La luz intentaba apoderarse del entorno agreste y la vegetación proyectaba sombras que se contorneaban ante la brisa.
Amanece muy temprano en las montañas de El Salvador y una vez más el cielo amenazaba con estallar. Ya los primeros relámpagos rebotaban en el silencio.
Tania se despereza abriendo sus brazos como queriendo abrazar a cada uno de sus alumnos. Tiene doce años, un cabello negro extenso y lacio, una mirada alegre y expresiva que se acentúa al parpadear y una mueca de satisfacción que parece grabada a cincel en sus labios.
Todas sus vacaciones las pasó alejada de su familia, de su grupo de amigas, de su entorno. Se ofreció voluntaria para alfabetizar. Y lleva más de dos meses haciéndolo con personas que pueden ser mayores que sus padres.
Desayuna una tortilla de maíz, frijoles, un huevo duro y dos vasos de leche.
—Necesito mucha proteína y calcio, para crecer fuerte—Señaló sin apartar de su expresión su sonrisa perenne—. Hoy tenemos más de 2 horas de marcha para alcanzar un pequeño poblado de campesinos—extendió la mano en dirección a la ventana, en el exterior, el gris plomizo seguía arrinconando a la luz que comenzaba a replegarse. Recoge su material de enseñanza, y destaca en letras negras el nombre del programa de alfabetización: Yo si puedo.

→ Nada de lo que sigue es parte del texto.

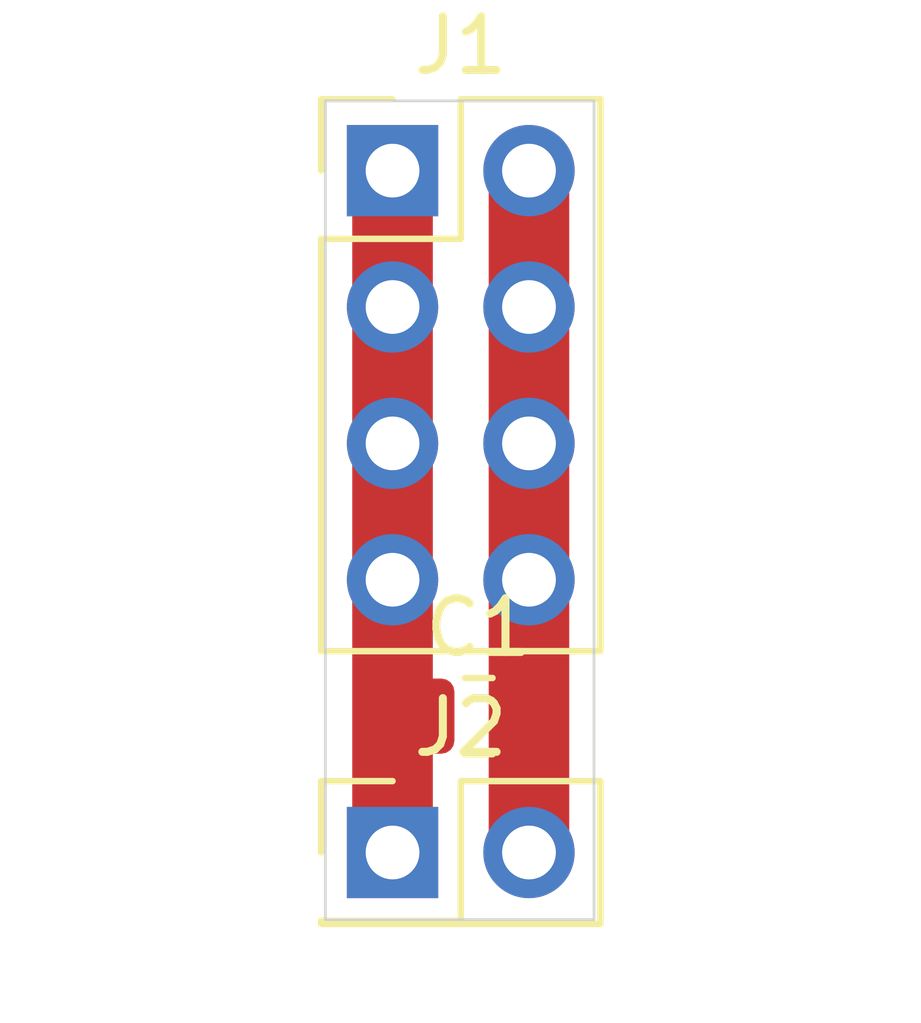
<source format=kicad_pcb>
(kicad_pcb (version 20171130) (host pcbnew "(5.1.2)-1")

  (general
    (thickness 1.6)
    (drawings 4)
    (tracks 2)
    (zones 0)
    (modules 3)
    (nets 3)
  )

  (page A4)
  (layers
    (0 F.Cu signal)
    (31 B.Cu signal)
    (32 B.Adhes user)
    (33 F.Adhes user)
    (34 B.Paste user)
    (35 F.Paste user)
    (36 B.SilkS user)
    (37 F.SilkS user)
    (38 B.Mask user)
    (39 F.Mask user)
    (40 Dwgs.User user)
    (41 Cmts.User user)
    (42 Eco1.User user)
    (43 Eco2.User user)
    (44 Edge.Cuts user)
    (45 Margin user)
    (46 B.CrtYd user hide)
    (47 F.CrtYd user hide)
    (48 B.Fab user)
    (49 F.Fab user)
  )

  (setup
    (last_trace_width 1.5)
    (user_trace_width 1.5)
    (trace_clearance 0.2)
    (zone_clearance 0.508)
    (zone_45_only no)
    (trace_min 0.2)
    (via_size 0.8)
    (via_drill 0.4)
    (via_min_size 0.4)
    (via_min_drill 0.3)
    (uvia_size 0.3)
    (uvia_drill 0.1)
    (uvias_allowed no)
    (uvia_min_size 0.2)
    (uvia_min_drill 0.1)
    (edge_width 0.05)
    (segment_width 0.2)
    (pcb_text_width 0.3)
    (pcb_text_size 1.5 1.5)
    (mod_edge_width 0.12)
    (mod_text_size 1 1)
    (mod_text_width 0.15)
    (pad_size 1.524 1.524)
    (pad_drill 0.762)
    (pad_to_mask_clearance 0.051)
    (solder_mask_min_width 0.25)
    (aux_axis_origin 130.75 49.5)
    (visible_elements FFFFFF7F)
    (pcbplotparams
      (layerselection 0x010c0_ffffffff)
      (usegerberextensions true)
      (usegerberattributes false)
      (usegerberadvancedattributes false)
      (creategerberjobfile false)
      (excludeedgelayer true)
      (linewidth 0.100000)
      (plotframeref false)
      (viasonmask false)
      (mode 1)
      (useauxorigin true)
      (hpglpennumber 1)
      (hpglpenspeed 20)
      (hpglpendiameter 15.000000)
      (psnegative false)
      (psa4output false)
      (plotreference false)
      (plotvalue false)
      (plotinvisibletext false)
      (padsonsilk false)
      (subtractmaskfromsilk true)
      (outputformat 1)
      (mirror false)
      (drillshape 0)
      (scaleselection 1)
      (outputdirectory "gerbers/"))
  )

  (net 0 "")
  (net 1 "Net-(C1-Pad2)")
  (net 2 "Net-(C1-Pad1)")

  (net_class Default "This is the default net class."
    (clearance 0.2)
    (trace_width 0.25)
    (via_dia 0.8)
    (via_drill 0.4)
    (uvia_dia 0.3)
    (uvia_drill 0.1)
    (add_net "Net-(C1-Pad1)")
    (add_net "Net-(C1-Pad2)")
  )

  (module Connector_PinHeader_2.54mm:PinHeader_2x01_P2.54mm_Vertical (layer F.Cu) (tedit 59FED5CC) (tstamp 5DD51FDC)
    (at 127 63.5)
    (descr "Through hole straight pin header, 2x01, 2.54mm pitch, double rows")
    (tags "Through hole pin header THT 2x01 2.54mm double row")
    (path /5DD49B46)
    (fp_text reference J2 (at 1.27 -2.33) (layer F.SilkS)
      (effects (font (size 1 1) (thickness 0.15)))
    )
    (fp_text value Conn_01x02 (at 1.27 2.33) (layer F.Fab)
      (effects (font (size 1 1) (thickness 0.15)))
    )
    (fp_text user %R (at 1.27 0 90) (layer F.Fab)
      (effects (font (size 1 1) (thickness 0.15)))
    )
    (fp_line (start 4.35 -1.8) (end -1.8 -1.8) (layer F.CrtYd) (width 0.05))
    (fp_line (start 4.35 1.8) (end 4.35 -1.8) (layer F.CrtYd) (width 0.05))
    (fp_line (start -1.8 1.8) (end 4.35 1.8) (layer F.CrtYd) (width 0.05))
    (fp_line (start -1.8 -1.8) (end -1.8 1.8) (layer F.CrtYd) (width 0.05))
    (fp_line (start -1.33 -1.33) (end 0 -1.33) (layer F.SilkS) (width 0.12))
    (fp_line (start -1.33 0) (end -1.33 -1.33) (layer F.SilkS) (width 0.12))
    (fp_line (start 1.27 -1.33) (end 3.87 -1.33) (layer F.SilkS) (width 0.12))
    (fp_line (start 1.27 1.27) (end 1.27 -1.33) (layer F.SilkS) (width 0.12))
    (fp_line (start -1.33 1.27) (end 1.27 1.27) (layer F.SilkS) (width 0.12))
    (fp_line (start 3.87 -1.33) (end 3.87 1.33) (layer F.SilkS) (width 0.12))
    (fp_line (start -1.33 1.27) (end -1.33 1.33) (layer F.SilkS) (width 0.12))
    (fp_line (start -1.33 1.33) (end 3.87 1.33) (layer F.SilkS) (width 0.12))
    (fp_line (start -1.27 0) (end 0 -1.27) (layer F.Fab) (width 0.1))
    (fp_line (start -1.27 1.27) (end -1.27 0) (layer F.Fab) (width 0.1))
    (fp_line (start 3.81 1.27) (end -1.27 1.27) (layer F.Fab) (width 0.1))
    (fp_line (start 3.81 -1.27) (end 3.81 1.27) (layer F.Fab) (width 0.1))
    (fp_line (start 0 -1.27) (end 3.81 -1.27) (layer F.Fab) (width 0.1))
    (pad 2 thru_hole oval (at 2.54 0) (size 1.7 1.7) (drill 1) (layers *.Cu *.Mask)
      (net 1 "Net-(C1-Pad2)"))
    (pad 1 thru_hole rect (at 0 0) (size 1.7 1.7) (drill 1) (layers *.Cu *.Mask)
      (net 2 "Net-(C1-Pad1)"))
    (model ${KISYS3DMOD}/Connector_PinHeader_2.54mm.3dshapes/PinHeader_2x01_P2.54mm_Vertical.wrl
      (at (xyz 0 0 0))
      (scale (xyz 1 1 1))
      (rotate (xyz 0 0 0))
    )
  )

  (module Connector_PinHeader_2.54mm:PinHeader_2x04_P2.54mm_Vertical (layer F.Cu) (tedit 59FED5CC) (tstamp 5DD51FC4)
    (at 127 50.8)
    (descr "Through hole straight pin header, 2x04, 2.54mm pitch, double rows")
    (tags "Through hole pin header THT 2x04 2.54mm double row")
    (path /5DD4ACEC)
    (fp_text reference J1 (at 1.27 -2.33) (layer F.SilkS)
      (effects (font (size 1 1) (thickness 0.15)))
    )
    (fp_text value Conn_02x04_Odd_Even (at 1.27 9.95) (layer F.Fab)
      (effects (font (size 1 1) (thickness 0.15)))
    )
    (fp_text user %R (at 1.27 3.81 90) (layer F.Fab)
      (effects (font (size 1 1) (thickness 0.15)))
    )
    (fp_line (start 4.35 -1.8) (end -1.8 -1.8) (layer F.CrtYd) (width 0.05))
    (fp_line (start 4.35 9.4) (end 4.35 -1.8) (layer F.CrtYd) (width 0.05))
    (fp_line (start -1.8 9.4) (end 4.35 9.4) (layer F.CrtYd) (width 0.05))
    (fp_line (start -1.8 -1.8) (end -1.8 9.4) (layer F.CrtYd) (width 0.05))
    (fp_line (start -1.33 -1.33) (end 0 -1.33) (layer F.SilkS) (width 0.12))
    (fp_line (start -1.33 0) (end -1.33 -1.33) (layer F.SilkS) (width 0.12))
    (fp_line (start 1.27 -1.33) (end 3.87 -1.33) (layer F.SilkS) (width 0.12))
    (fp_line (start 1.27 1.27) (end 1.27 -1.33) (layer F.SilkS) (width 0.12))
    (fp_line (start -1.33 1.27) (end 1.27 1.27) (layer F.SilkS) (width 0.12))
    (fp_line (start 3.87 -1.33) (end 3.87 8.95) (layer F.SilkS) (width 0.12))
    (fp_line (start -1.33 1.27) (end -1.33 8.95) (layer F.SilkS) (width 0.12))
    (fp_line (start -1.33 8.95) (end 3.87 8.95) (layer F.SilkS) (width 0.12))
    (fp_line (start -1.27 0) (end 0 -1.27) (layer F.Fab) (width 0.1))
    (fp_line (start -1.27 8.89) (end -1.27 0) (layer F.Fab) (width 0.1))
    (fp_line (start 3.81 8.89) (end -1.27 8.89) (layer F.Fab) (width 0.1))
    (fp_line (start 3.81 -1.27) (end 3.81 8.89) (layer F.Fab) (width 0.1))
    (fp_line (start 0 -1.27) (end 3.81 -1.27) (layer F.Fab) (width 0.1))
    (pad 8 thru_hole oval (at 2.54 7.62) (size 1.7 1.7) (drill 1) (layers *.Cu *.Mask)
      (net 1 "Net-(C1-Pad2)"))
    (pad 7 thru_hole oval (at 0 7.62) (size 1.7 1.7) (drill 1) (layers *.Cu *.Mask)
      (net 2 "Net-(C1-Pad1)"))
    (pad 6 thru_hole oval (at 2.54 5.08) (size 1.7 1.7) (drill 1) (layers *.Cu *.Mask)
      (net 1 "Net-(C1-Pad2)"))
    (pad 5 thru_hole oval (at 0 5.08) (size 1.7 1.7) (drill 1) (layers *.Cu *.Mask)
      (net 2 "Net-(C1-Pad1)"))
    (pad 4 thru_hole oval (at 2.54 2.54) (size 1.7 1.7) (drill 1) (layers *.Cu *.Mask)
      (net 1 "Net-(C1-Pad2)"))
    (pad 3 thru_hole oval (at 0 2.54) (size 1.7 1.7) (drill 1) (layers *.Cu *.Mask)
      (net 2 "Net-(C1-Pad1)"))
    (pad 2 thru_hole oval (at 2.54 0) (size 1.7 1.7) (drill 1) (layers *.Cu *.Mask)
      (net 1 "Net-(C1-Pad2)"))
    (pad 1 thru_hole rect (at 0 0) (size 1.7 1.7) (drill 1) (layers *.Cu *.Mask)
      (net 2 "Net-(C1-Pad1)"))
    (model ${KISYS3DMOD}/Connector_PinHeader_2.54mm.3dshapes/PinHeader_2x04_P2.54mm_Vertical.wrl
      (at (xyz 0 0 0))
      (scale (xyz 1 1 1))
      (rotate (xyz 0 0 0))
    )
  )

  (module Capacitor_SMD:C_0805_2012Metric (layer F.Cu) (tedit 5B36C52B) (tstamp 5DD51FA6)
    (at 128.6025 60.96)
    (descr "Capacitor SMD 0805 (2012 Metric), square (rectangular) end terminal, IPC_7351 nominal, (Body size source: https://docs.google.com/spreadsheets/d/1BsfQQcO9C6DZCsRaXUlFlo91Tg2WpOkGARC1WS5S8t0/edit?usp=sharing), generated with kicad-footprint-generator")
    (tags capacitor)
    (path /5DD4B233)
    (attr smd)
    (fp_text reference C1 (at 0 -1.65) (layer F.SilkS)
      (effects (font (size 1 1) (thickness 0.15)))
    )
    (fp_text value C_Small (at 0 1.65) (layer F.Fab)
      (effects (font (size 1 1) (thickness 0.15)))
    )
    (fp_text user %R (at 0 0) (layer F.Fab)
      (effects (font (size 0.5 0.5) (thickness 0.08)))
    )
    (fp_line (start 1.68 0.95) (end -1.68 0.95) (layer F.CrtYd) (width 0.05))
    (fp_line (start 1.68 -0.95) (end 1.68 0.95) (layer F.CrtYd) (width 0.05))
    (fp_line (start -1.68 -0.95) (end 1.68 -0.95) (layer F.CrtYd) (width 0.05))
    (fp_line (start -1.68 0.95) (end -1.68 -0.95) (layer F.CrtYd) (width 0.05))
    (fp_line (start -0.258578 0.71) (end 0.258578 0.71) (layer F.SilkS) (width 0.12))
    (fp_line (start -0.258578 -0.71) (end 0.258578 -0.71) (layer F.SilkS) (width 0.12))
    (fp_line (start 1 0.6) (end -1 0.6) (layer F.Fab) (width 0.1))
    (fp_line (start 1 -0.6) (end 1 0.6) (layer F.Fab) (width 0.1))
    (fp_line (start -1 -0.6) (end 1 -0.6) (layer F.Fab) (width 0.1))
    (fp_line (start -1 0.6) (end -1 -0.6) (layer F.Fab) (width 0.1))
    (pad 2 smd roundrect (at 0.9375 0) (size 0.975 1.4) (layers F.Cu F.Paste F.Mask) (roundrect_rratio 0.25)
      (net 1 "Net-(C1-Pad2)"))
    (pad 1 smd roundrect (at -0.9375 0) (size 0.975 1.4) (layers F.Cu F.Paste F.Mask) (roundrect_rratio 0.25)
      (net 2 "Net-(C1-Pad1)"))
    (model ${KISYS3DMOD}/Capacitor_SMD.3dshapes/C_0805_2012Metric.wrl
      (at (xyz 0 0 0))
      (scale (xyz 1 1 1))
      (rotate (xyz 0 0 0))
    )
  )

  (gr_line (start 130.75 49.5) (end 130.75 64.75) (layer Edge.Cuts) (width 0.05) (tstamp 5DD52117))
  (gr_line (start 125.75 49.5) (end 130.75 49.5) (layer Edge.Cuts) (width 0.05))
  (gr_line (start 125.75 64.75) (end 125.75 49.5) (layer Edge.Cuts) (width 0.05))
  (gr_line (start 130.75 64.75) (end 125.75 64.75) (layer Edge.Cuts) (width 0.05))

  (segment (start 129.54 63.5) (end 129.54 50.8) (width 1.5) (layer F.Cu) (net 1))
  (segment (start 127 50.8) (end 127 63.5) (width 1.5) (layer F.Cu) (net 2))

)

</source>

Me recuerda que niñas de su edad, en la década de 1960, en otras tierras y montañas hicieron el mismo recorrido que emprendió Tania, y seguramente con las mismas ilusiones que consigo robarle a su mirada.
—Tienes nombre de guerrillera—agrego ante las imágenes de la Sierra del Escambray que rescato en la memoria.
—Lo sé. Mi abuelo siempre quiso ponerle ese nombre a sus hijas, pero solo tuvo varones. Y al ser yo su primera nieta, ya de viejito, logró su propósito—acompañó su comentario alcanzando su anotador, y movió las manos como si estuviese gatillando un arma—. Yo disparo vocales y consonantes. Es lo que mi gente necesita en esta tierra y en este instante.